EXTRAIT FOURNI.
=======

Saint Siméon Stylite

Fête le 3 septembre


I. – Naissance et vocation de saint Siméon Stylite

Vers la fin du quatrième siècle, tandis que l’hérésie pélagienne attaquait la doctrine de la grâce, Dieu consolait son Eglise en faisant éclater, dans la personne de ses saints, les merveilles que cette même grâce sait opérer. Saint Siméon Stylite fut un de ces hommes envoyés de Dieu pour protester contre le pélagianisme par l’action, tandis que d’autres protestaient par la doctrine.

Siméon naquit à Sisan, humble bourgade de Silicie, dans l’Asie Mineur. Ses parents n’étaient pas riches ; aussi fut-il destiné, dans sa jeunesse, à la garde des troupeaux.

Il avait treize ans lorsque, par un jour d’hiver, ne pouvant vaquer à ses occupations ordinaires à cause de la neige, il se rendit à l’église pour occuper ses loisirs. On lut, ce jour-là, l’Evangile des Béatitudes : « Bienheureux ceux qui pleurent, parce qu’ils seront consolés ! Bienheureux ceux qui ont le cœur pur, parce qu’ils verront Dieu. » Ces paroles frappèrent le jeune berger. « Comment peut-on réaliser sur la terre les perfections des bienheureux, dont parle le Sauveur ? » demanda-t-il à un vénérable prêtre. Celui-ci répondit que la vie monastique avait été instituée pour atteindre ce but suprême de la spiritualité.

=======

DONNÉES BRUTES.
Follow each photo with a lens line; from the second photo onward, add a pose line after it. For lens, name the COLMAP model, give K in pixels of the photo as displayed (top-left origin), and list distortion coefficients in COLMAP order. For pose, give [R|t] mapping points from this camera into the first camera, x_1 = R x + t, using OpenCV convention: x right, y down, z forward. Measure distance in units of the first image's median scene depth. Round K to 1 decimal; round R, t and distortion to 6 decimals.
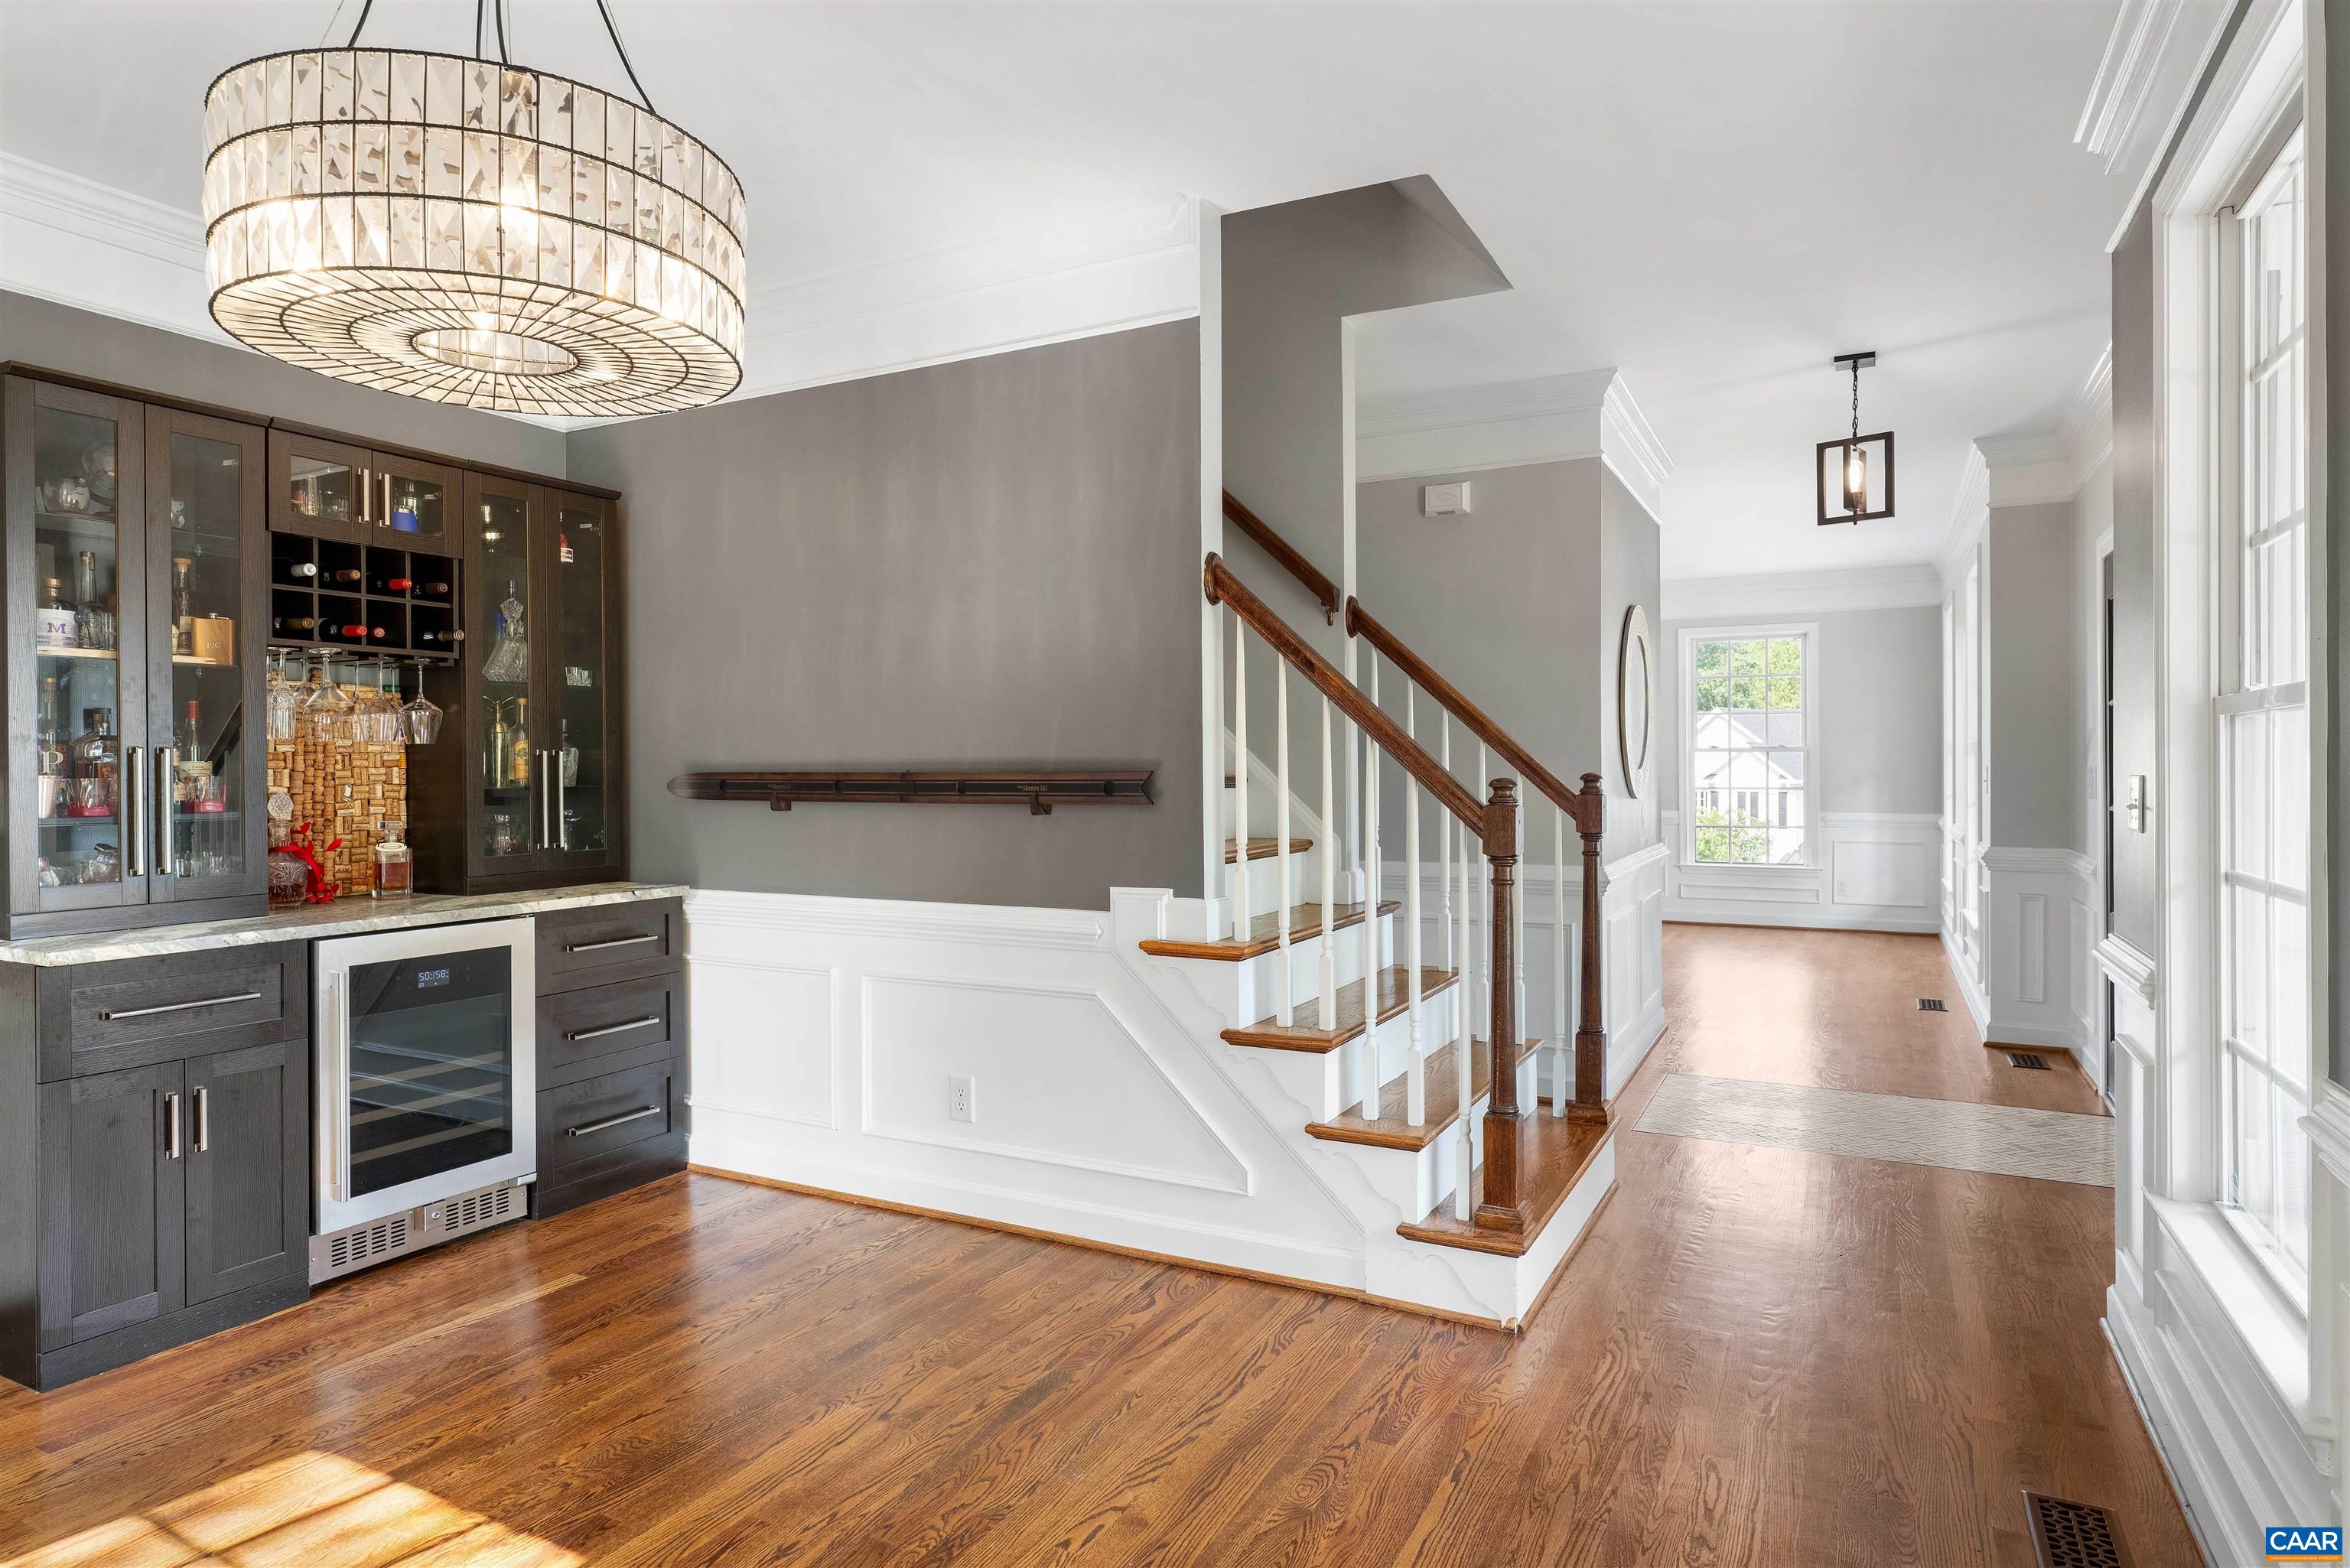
lens RADIAL K [[1343.3, 0, 1171.8], [0, 1343.3, 771.0], [0, 0, 1]] dist [-0.002234, -0.000103]
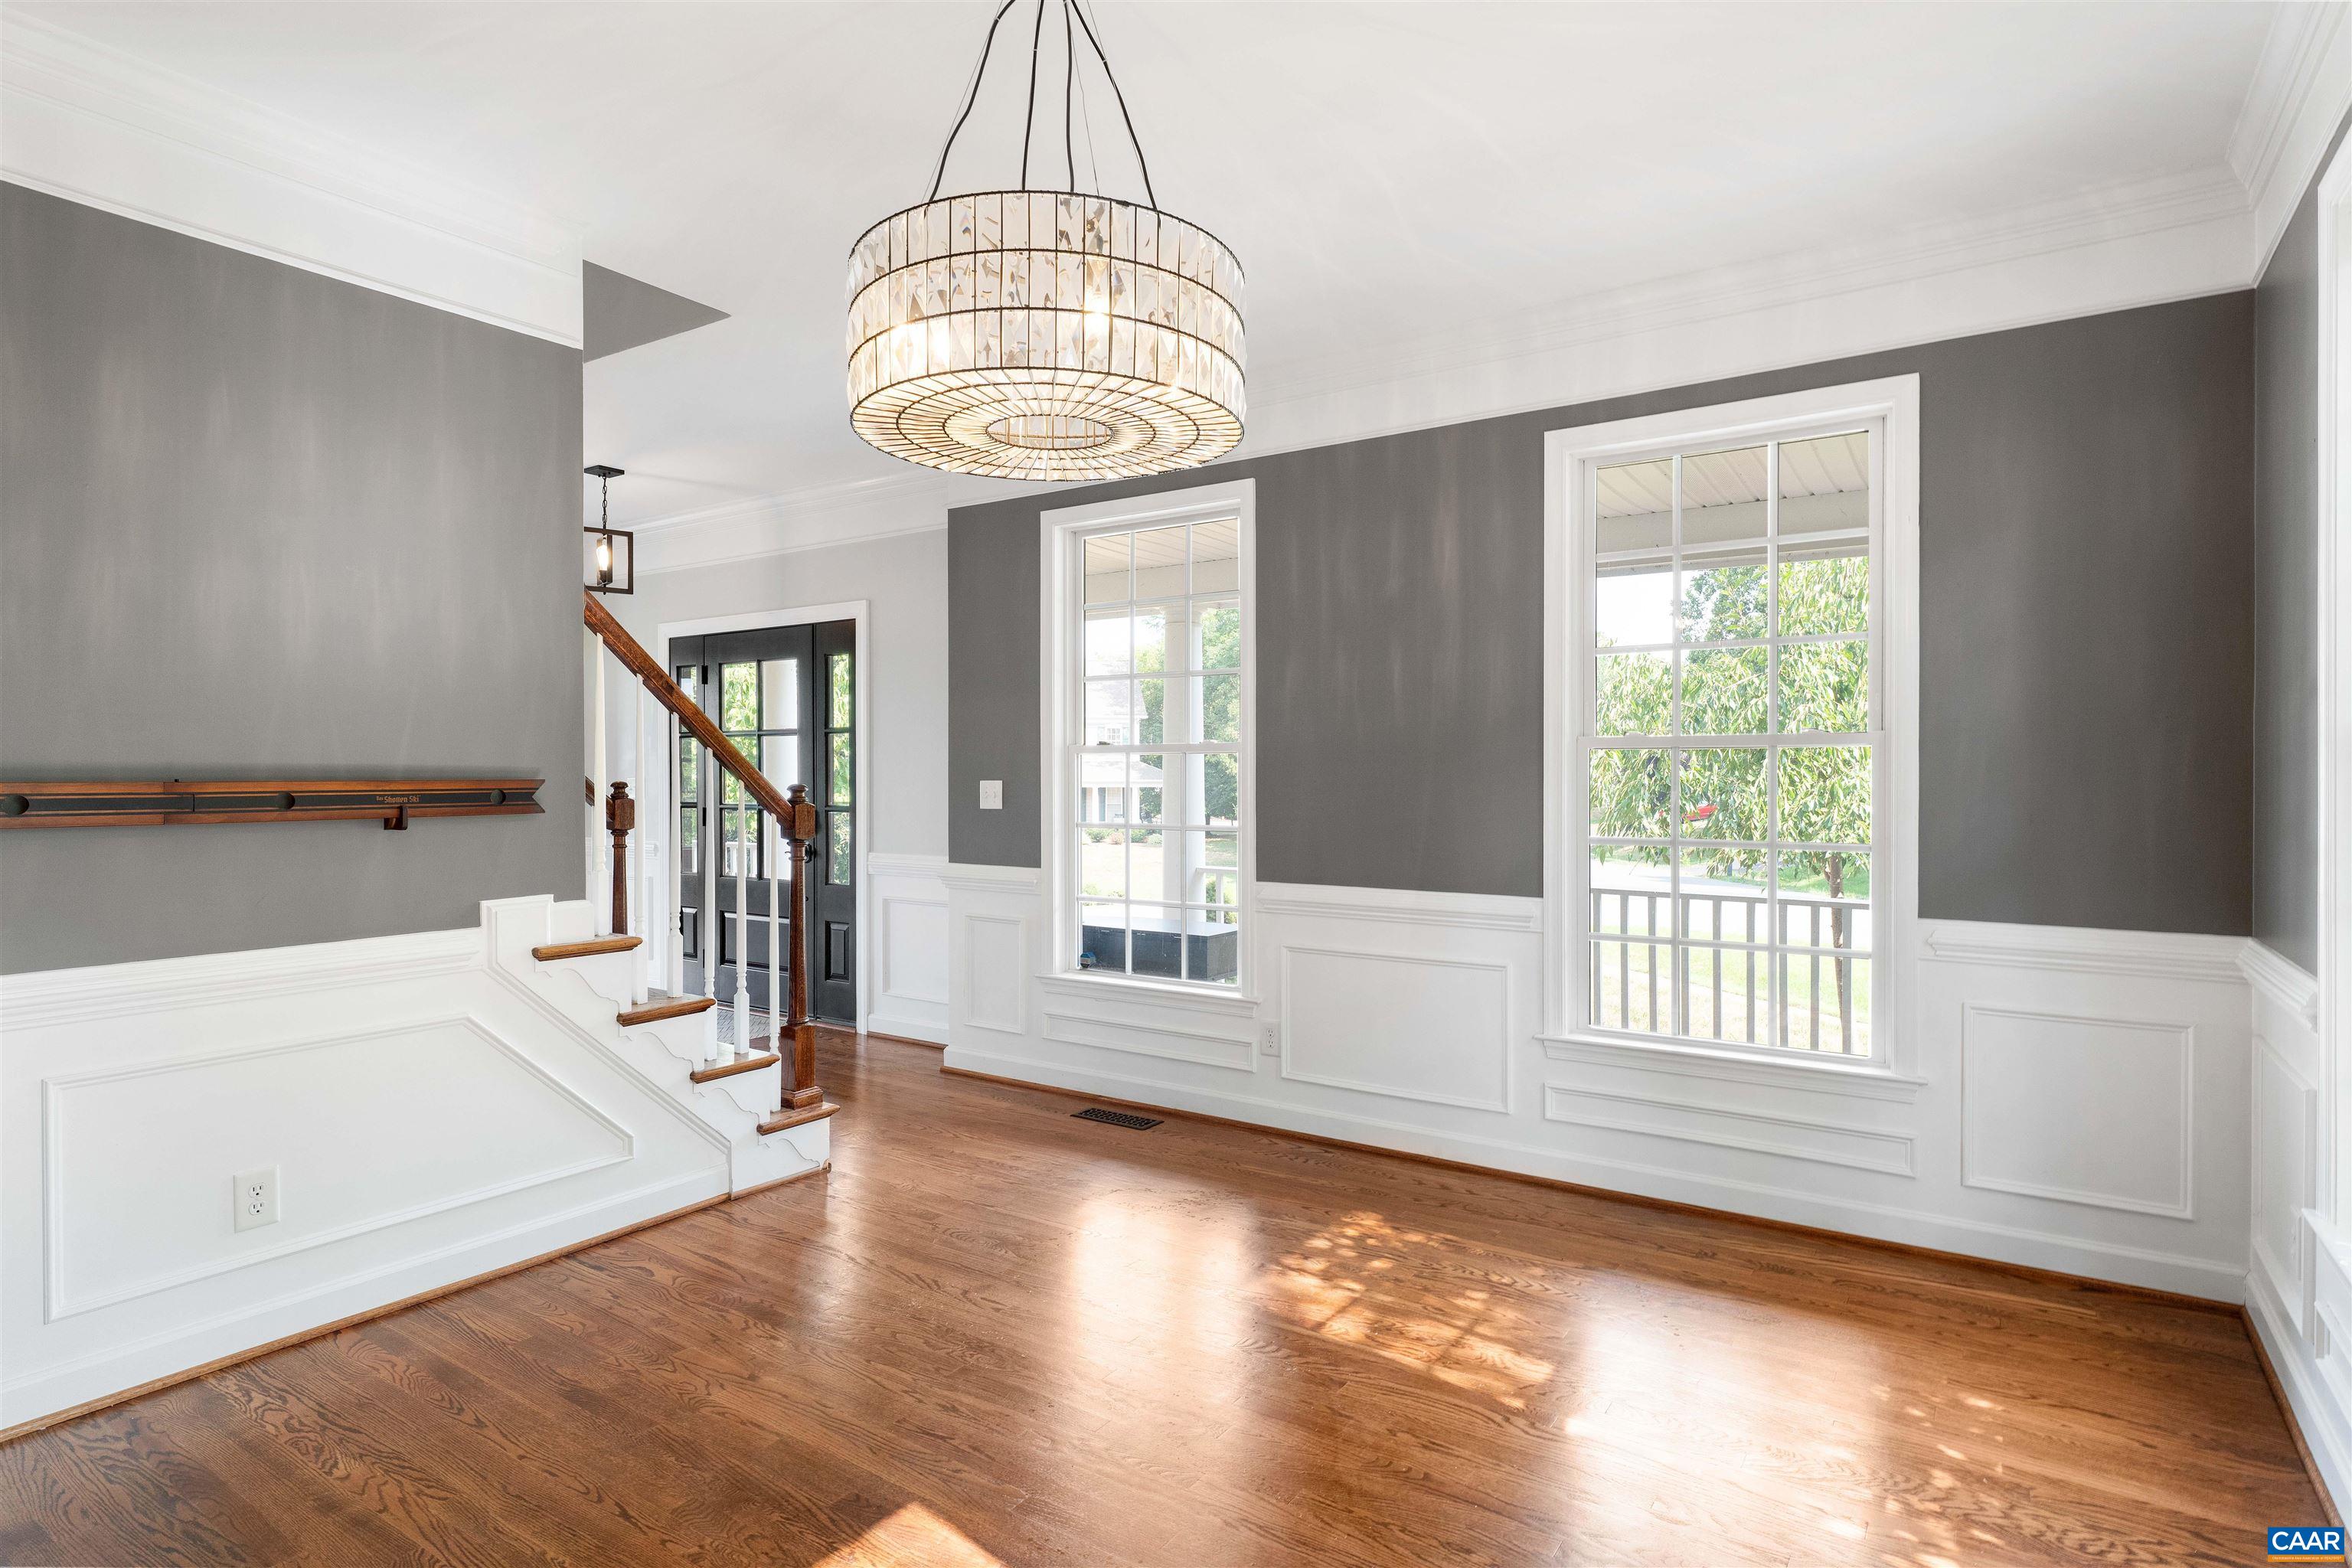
lens RADIAL K [[1214.1, 0, 1176.0], [0, 1214.1, 784.0], [0, 0, 1]] dist [0.001240, 0.000488]
pose [[0.120395, -0.005953, 0.992708, -0.860696], [0.006353, 0.999966, 0.005226, 0.001666], [-0.992706, 0.005678, 0.120428, 0.411388]]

=======

À FAIRE.
(a) Répondez à ces questions sur le récit consacré à saint Siméon Stylite :
(i) Quelle hérésie attaquait la doctrine de la grâce vers la fin du quatrième siècle ?
(ii) Quel âge avait Siméon lorsqu'il se rendit à l'église un jour d'hiver ?
(iii) D'après le prêtre, qu'est-ce qui avait été institué pour atteindre le but suprême de la spiritualité ?
(b) Prolongez le récit consacré à saint Siméon Stylite à partir de sa dernière phrase.

RÉPONSES NUMÉROTÉES.
(a)
(i) L'hérésie pélagienne.
(ii) Treize ans.
(iii) La vie monastique.

(b)
Siméon n’en demanda pas d’avantage. Désireux d’embrasser une telle vie, il court se prosterner dans une église voisine, dédiés à de saints martyrs ; et là faisant un entier sacrifice de lui-même, il supplie Dieu de lui manifester sa volonté. Comme il prolongeait sa prière, le sommeil finit par le surprendre. Le Seigneur répondit alors à ses supplications en lui envoyant un songe.

II. – Songe de Siméon

« Il me semblait, disait-il lui-même, que je creusais les fondements d’un édifice. Quand je crus le fossé assez profond, je m’arrêtai. « Creuse encore ! » me dit alors une voix. Je repris mon travail, et quelque temps après je m’arrêtai de nouveau. La voix reprit une seconde fois : « Creuse encore ! » Quatre fois je tentai de me reposer, quatre fois la même voix stimula mon ardeur. Enfin, elle me dit : « C’est assez. » Maintenant tu peux élever un édifice aussi haut qu’il te plaira. »

III. – Siméon commence à creuser les fondements de la perfection religieuse

Eclairé par cette vision, dont Dieu lui fit comprendre le sens, le pieux berger n’hésita plus. Il courut, dès le soir même, s’enfermer dans un monastère, tout près de Sisan. Au bout de deux années, se sentant appelé à une plus haute perfection, il se retira dans la solitude de Téléda. Là, vivaient quatre-vingts religieux qui renouvelaient, sous la conduite de leur saint abbé Héliodore, les merveilles de la Thébaïde.

Siméon montra tant d’ardeur qu’il eut bientôt dépassé tous ses frères dans la voie de la pénitence. Tandis que les autres ne faisaient qu’un repas tous les deux jours, lui passait toute la semaine sans prendre de nourriture. Il s’était ceint les reins avec une corde de feuilles de palmier. La corde, pénétrant dans les chairs vives, avait déterminé une large plaie circulaire d’où le sang s’échappait en abondance.

Héliodore craignait que ces austérités extraordinaires n’exaltassent outre mesure les autres religieux. Il pria l’ardent pénitent de se choisir, dans la solitude, un lieu de retraite où il pût, sans préjudice pour personne, donner libre cours aux élans de sa ferveur.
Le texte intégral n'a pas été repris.